Problem:
Restate the records in full and exactly, with no images included.

Data shown:
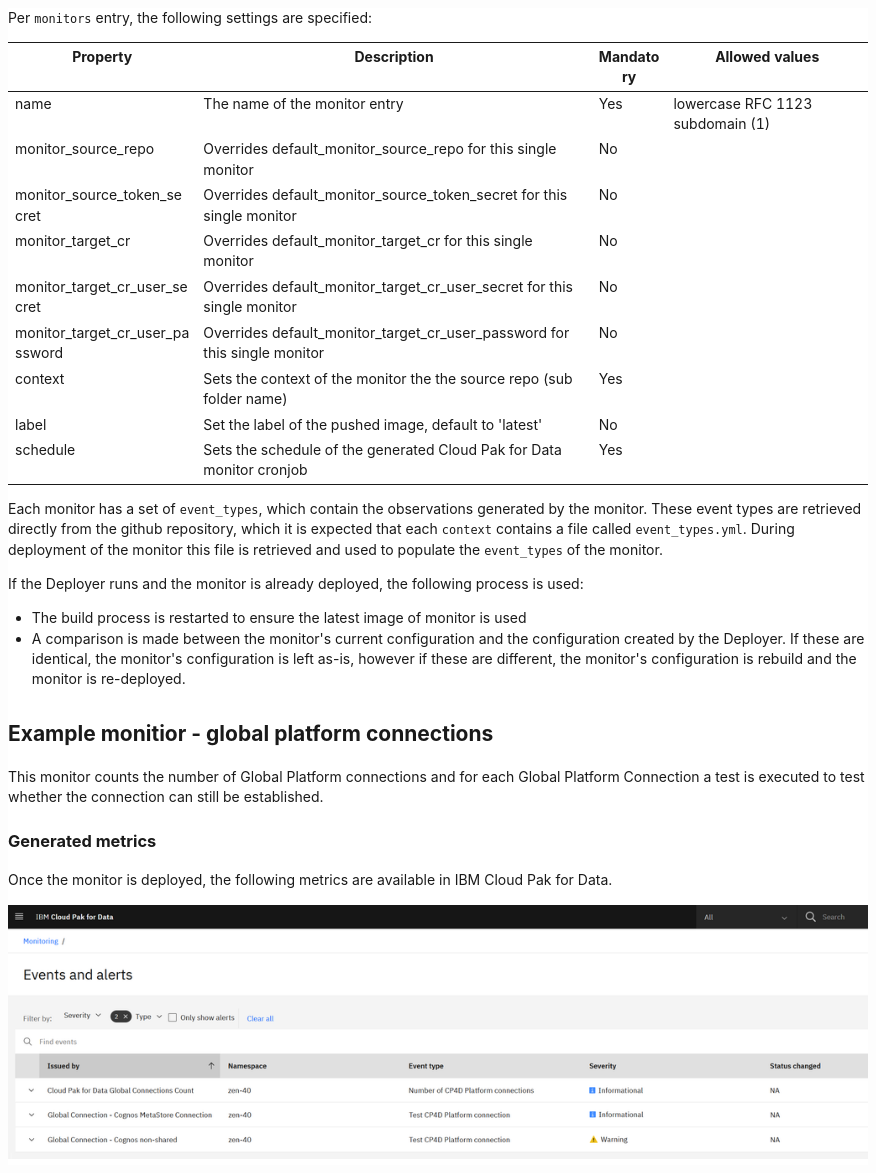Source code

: Per `monitors` entry, the following settings are specified:

| Property | Description                                                          | Mandatory | Allowed values |
| -------- | -------------------------------------------------------------------- | --------- | -------------- |
| name  | The name of the monitor entry     | Yes       | lowercase RFC 1123 subdomain (1)   |
| monitor_source_repo | Overrides default_monitor_source_repo for this single monitor | No | | 
| monitor_source_token_secret | Overrides default_monitor_source_token_secret for this single monitor | No | | 
| monitor_target_cr | Overrides default_monitor_target_cr for this single monitor | No | | 
| monitor_target_cr_user_secret | Overrides default_monitor_target_cr_user_secret for this single monitor | No | | 
| monitor_target_cr_user_password | Overrides default_monitor_target_cr_user_password for this single monitor | No | | 
| context | Sets the context of the monitor the the source repo (sub folder name) | Yes | | 
| label | Set the label of the pushed image, default to 'latest' | No | | 
| schedule | Sets the schedule of the generated Cloud Pak for Data monitor cronjob | Yes | | 

Each monitor has a set of `event_types`, which contain the observations generated by the monitor. These event types are retrieved directly from the github repository, which it is expected that each `context` contains a file called `event_types.yml`. During deployment of the monitor this file is retrieved and used to populate the `event_types` of the monitor. 

If the Deployer runs and the monitor is already deployed, the following process is used:
- The build process is restarted to ensure the latest image of monitor is used
- A comparison is made between the monitor's current configuration and the configuration created by the Deployer. If these are identical, the monitor's configuration is left as-is, however if these are different, the monitor's configuration is rebuild and the monitor is re-deployed. 

## Example monitior - global platform connections

This monitor counts the number of Global Platform connections and for each Global Platform Connection a test is executed to test whether the connection can still be established.

### Generated metrics
Once the monitor is deployed, the following metrics are available in IBM Cloud Pak for Data.

![Overview Events and Alerts](images/cp4d_events.png?raw=true "Overview Events and Alerts")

Solution to this problem:
Source code

: Per `monitors` entry, the following settings are specified:

| Property | Description                                                          | Mandatory | Allowed values |
| -------- | -------------------------------------------------------------------- | --------- | -------------- |
| name  | The name of the monitor entry     | Yes       | lowercase RFC 1123 subdomain (1)   |
| monitor_source_repo | Overrides default_monitor_source_repo for this single monitor | No | | 
| monitor_source_token_secret | Overrides default_monitor_source_token_secret for this single monitor | No | | 
| monitor_target_cr | Overrides default_monitor_target_cr for this single monitor | No | | 
| monitor_target_cr_user_secret | Overrides default_monitor_target_cr_user_secret for this single monitor | No | | 
| monitor_target_cr_user_password | Overrides default_monitor_target_cr_user_password for this single monitor | No | | 
| context | Sets the context of the monitor the the source repo (sub folder name) | Yes | | 
| label | Set the label of the pushed image, default to 'latest' | No | | 
| schedule | Sets the schedule of the generated Cloud Pak for Data monitor cronjob | Yes | | 

Each monitor has a set of `event_types`, which contain the observations generated by the monitor. These event types are retrieved directly from the github repository, which it is expected that each `context` contains a file called `event_types.yml`. During deployment of the monitor this file is retrieved and used to populate the `event_types` of the monitor. 

If the Deployer runs and the monitor is already deployed, the following process is used:
- The build process is restarted to ensure the latest image of monitor is used
- A comparison is made between the monitor's current configuration and the configuration created by the Deployer. If these are identical, the monitor's configuration is left as-is, however if these are different, the monitor's configuration is rebuild and the monitor is re-deployed. 

## Example monitior - global platform connections

This monitor counts the number of Global Platform connections and for each Global Platform Connection a test is executed to test whether the connection can still be established.

### Generated metrics
Once the monitor is deployed, the following metrics are available in IBM Cloud Pak for Data.

![Overview Events and Alerts](images/cp4d_events.png?raw=true "Overview Events and Alerts")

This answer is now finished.